Clarification on ALIAS records

Hi unrelentingtech,

Thank you for your message, and welcome to deSEC! :slight_smile:

The problem with ALIAS is that it’s not actually a record type. Configuring an ALIAS record instructs the authoritative server to do a lookup of the ALIAS target whenever the name is queried, and return an A/AAAA record synthesized ad-hoc. This way, when the IP of the target changes, it is transparently taken into account.

The problem comes in when combining this with DNSSEC. In this case, the synthesized records need to be signed ad-hoc. That causes the following issues:

  1. Our globally distributed secondary nameservers don’t have any private key material, so they can’t sign the response ad-hoc. (They only have pre-signed records with fixed contents that were signed by our main server. This is by intention so that we don’t need to trust foreign jurisdictions.)
  2. One could direct all such queries to our main server for ad-hoc signing, but that would a) be very complicated, b) create a single point of failure at query time, c) significantly increase latency.
  3. We could modify our software so that our main server configures and signs A/AAAA records statically whenever an ALIAS record is configured, distributes them to the secondaries, and updates them periodically. However, this is a non-trivial development effort. Furthermore, it is not immediately clear what DNSSEC requirements should be imposed for the lookup on the main server side. If the target is not secured with DNSSEC, then we wouldn’t know if the IPs we’re looking up to configure the A/AAAA records are authentic – but we still would be signing them. That’s very misleading, as far as DNSSEC guarantees are concerned.

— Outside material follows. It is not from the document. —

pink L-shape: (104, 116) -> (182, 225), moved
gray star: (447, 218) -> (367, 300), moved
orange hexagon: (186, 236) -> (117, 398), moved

We have written down some of these concerns here. The feature is currently not assigned to any milestone, so it may take a while until we support it (if at all – it is unclear whether a feasible solution exists). As usual, we are short on resources; in particular we are in short supply of work force. As deSEC is a community effort, you are very welcome to take on this issue if you see a way to contribute!

This instruction is indeed not very helpful, and we should improve the wording.